Amendment 85 also seeks to exempt higher education settings, where, surely, hearing and coping with diverse opinions is what education is supposed to be about. Amendment 86 seeks to remove any offence taken by casual overhearing if that happens just once, by applying a rule that would rely on the offender causing offence on purpose rather than by mistake, casually, or—with the recent enormous rise in employees whose first language is not English—doing so through an understandable lack of familiarity with the language, with its nuances, subtexts, sarcasms and ironies that a native speaker would understand.
Amendment 88 seems the most reasonable of all, removing the overhearing aspect of the legislation, which is the one most open to vexatious claims, and for which, surely, no employer can reasonably be held responsible in any foreseeable circumstances.

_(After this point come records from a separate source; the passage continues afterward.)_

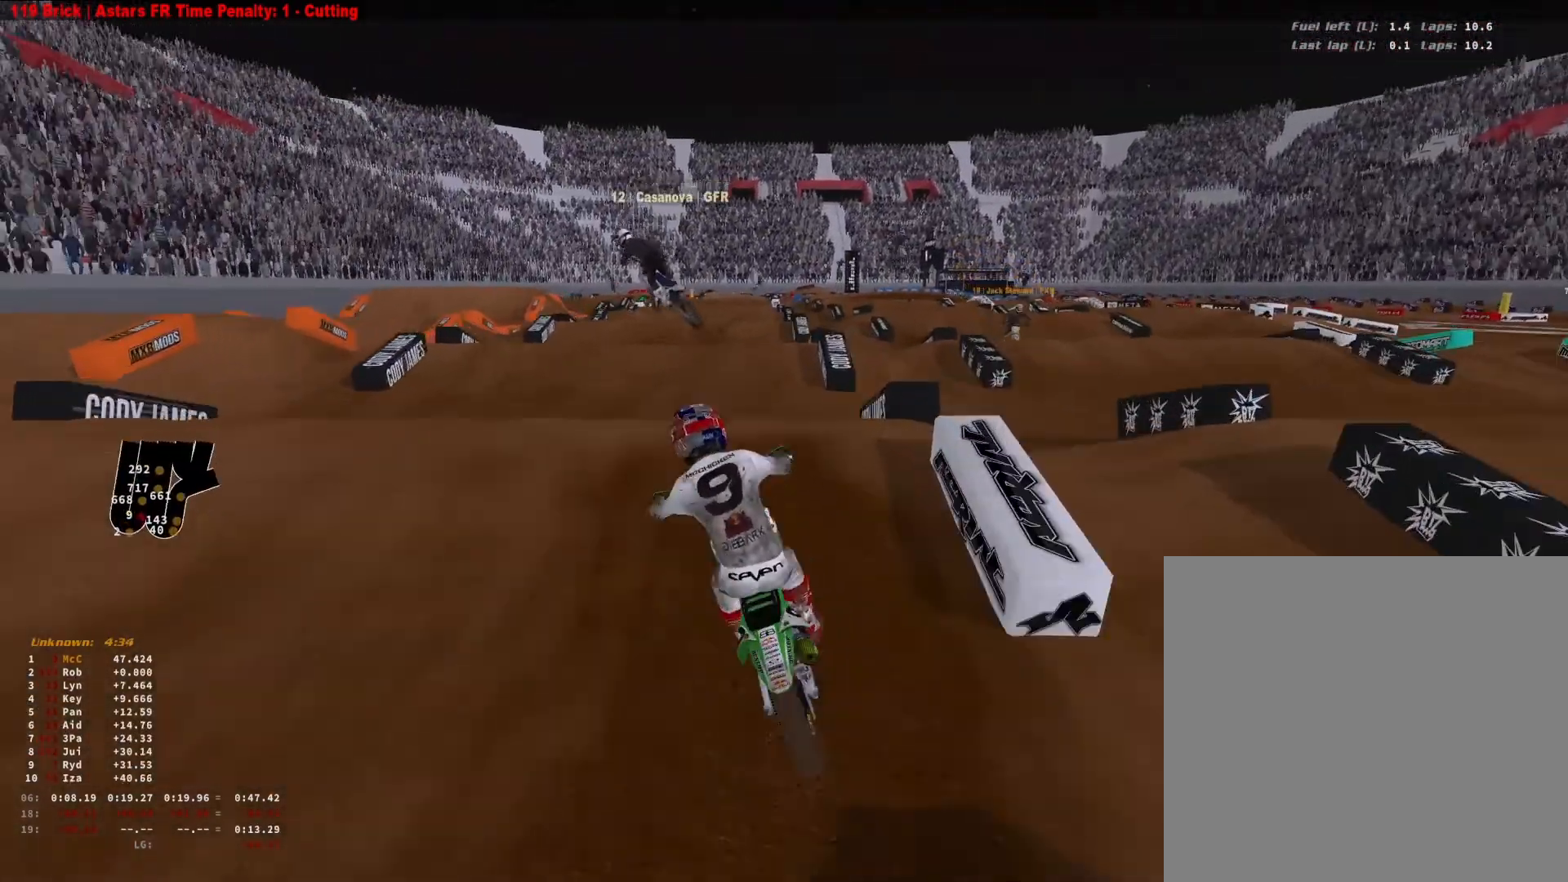
{"dt_ms": 500, "buttons": ["R2"], "left_stick": "right", "right_stick": "down", "events": [[33, "right_stick", "down-left"], [167, "right_stick", "down"], [200, "left_stick", "down-left"], [300, "R2", "down"], [367, "left_stick", "center"], [400, "R3", "down"], [433, "left_stick", "right"], [500, "R3", "up"]]}
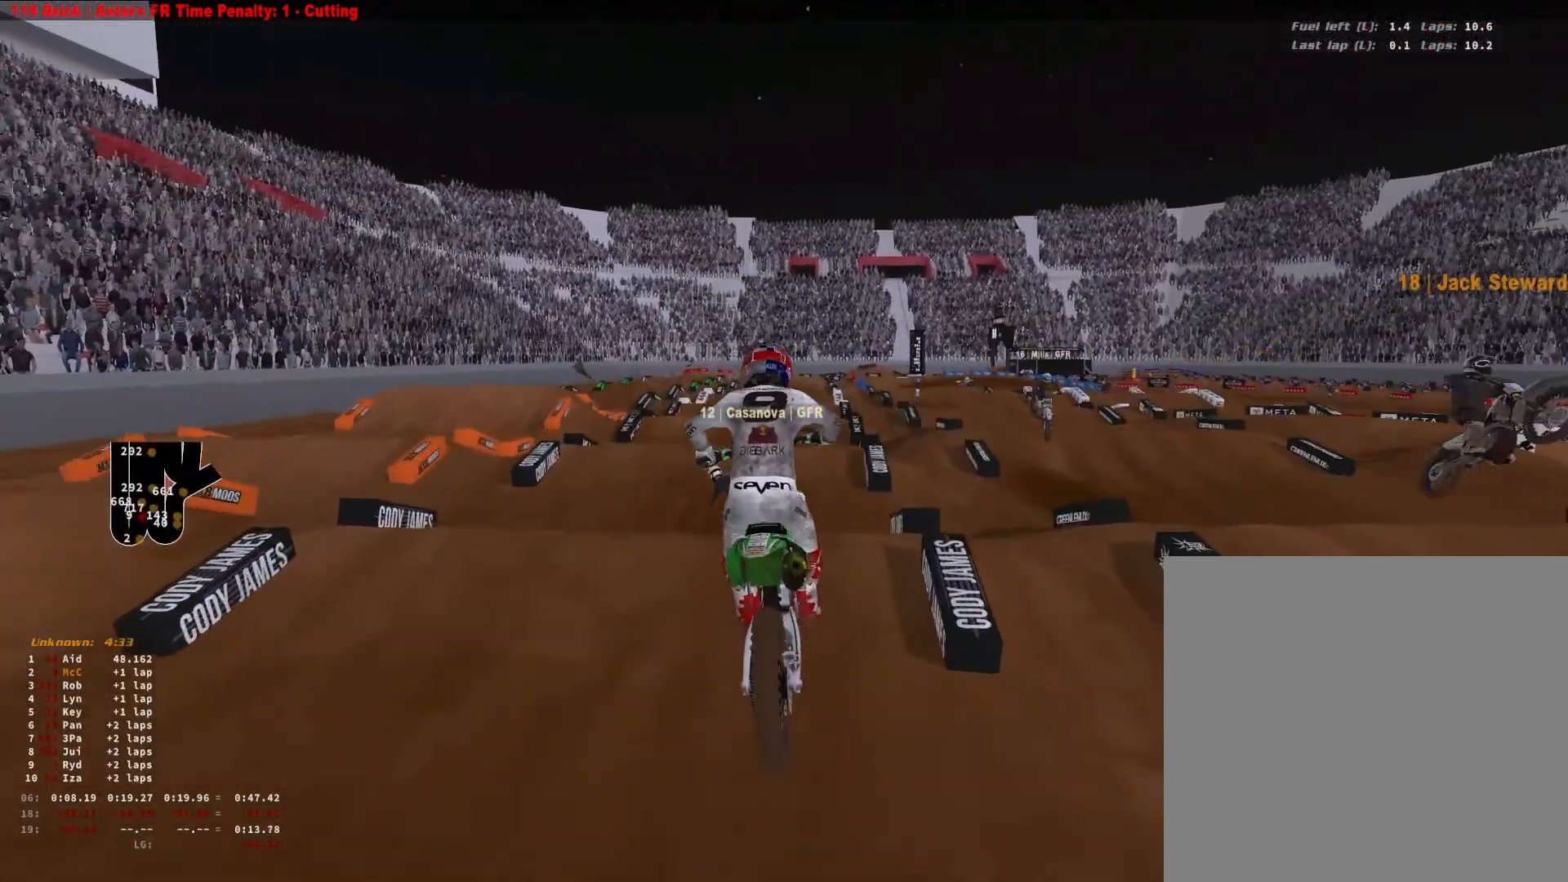
{"dt_ms": 500, "buttons": ["R2"], "left_stick": "up-right", "right_stick": "up", "events": [[100, "left_stick", "up-right"], [200, "right_stick", "center"], [333, "right_stick", "up-right"], [400, "right_stick", "up"]]}
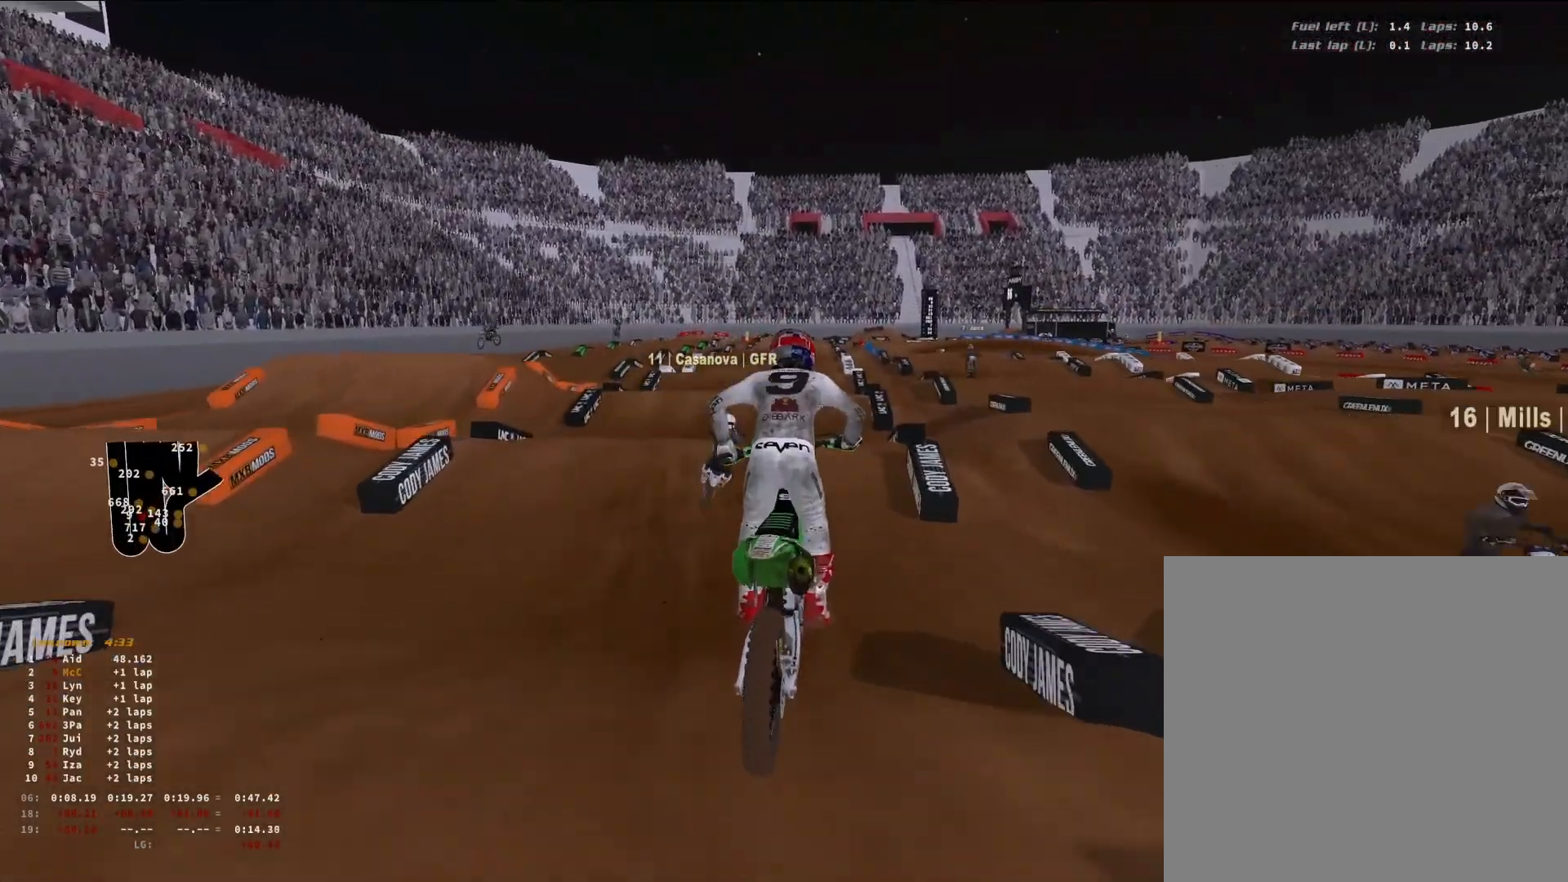
{"dt_ms": 500, "buttons": ["R2"], "left_stick": "center", "right_stick": "up", "events": [[233, "left_stick", "center"], [300, "R3", "down"], [367, "R3", "up"]]}
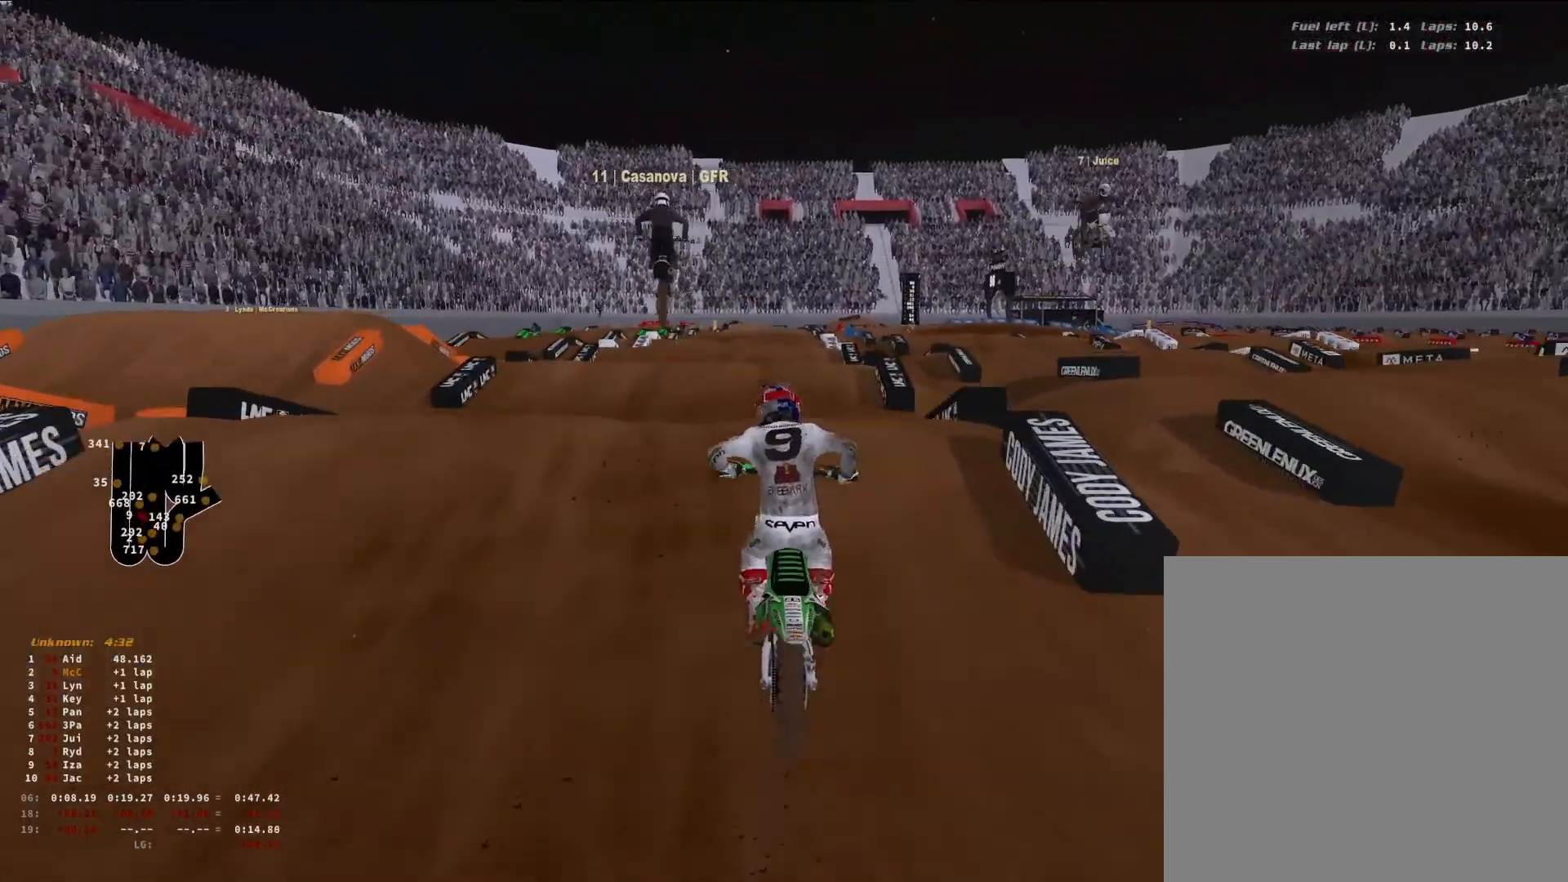
{"dt_ms": 500, "buttons": ["R2", "R3"], "left_stick": "center", "right_stick": "down", "events": [[67, "R2", "up"], [167, "right_stick", "center"], [233, "left_stick", "up-right"], [300, "right_stick", "down"], [400, "R2", "down"], [433, "left_stick", "center"], [467, "R3", "down"]]}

I hope that, after hearing all the arguments against Clause 20, the Government will agree that these amendments would remove the most egregious parts of it and bring an element of reality to bear on these unforeseeable and uncontrollable circumstances in which employers might find themselves.
My Lords, I will speak to Amendment 83, in the name of my noble friend Lord Young of Acton, and others in this group tabled by my noble friend Lady Noakes. I would like to reflect on the practical implications of these amendments for companies that regularly receive visitors in the course of their business. As noble Lords may be aware, I work for Marsh, an international, American-owned insurance broker. We are fortunate to welcome clients from across the globe—individuals from many cultures with diverse values—who come to London to discuss their insurance needs. As the noble Lord, Lord Londesborough, noted, at Marsh we are guided by a strong internal code of conduct known as The Greater Good. This code outlines our organisational values and individual responsibilities. It is built on three pillars: “Win with integrity”, “You are never alone” and “Speak up”. These principles are designed to ensure a safe, respectful and inclusive environment for all our employees wherever in the world we operate; it matters not whether it is London or Singapore.
However, while we can uphold these standards internally, we cannot reasonably expect all visitors to our offices to be bound by the same code, much as we might wish it. Nor can we predict or control every comment made in the course of a conversation. Is it truly fair or practical to hold a company liable for remarks made by a visitor that may touch on political, moral, religious or social matters, as we have heard, and are not indecent or grossly offensive but might none the less be perceived as offensive by an employee or another guest? Such a standard would place an impossible burden on businesses, not just in hospitality and so on. It is simply not feasible to monitor or pre-empt every interaction that takes place on our premises.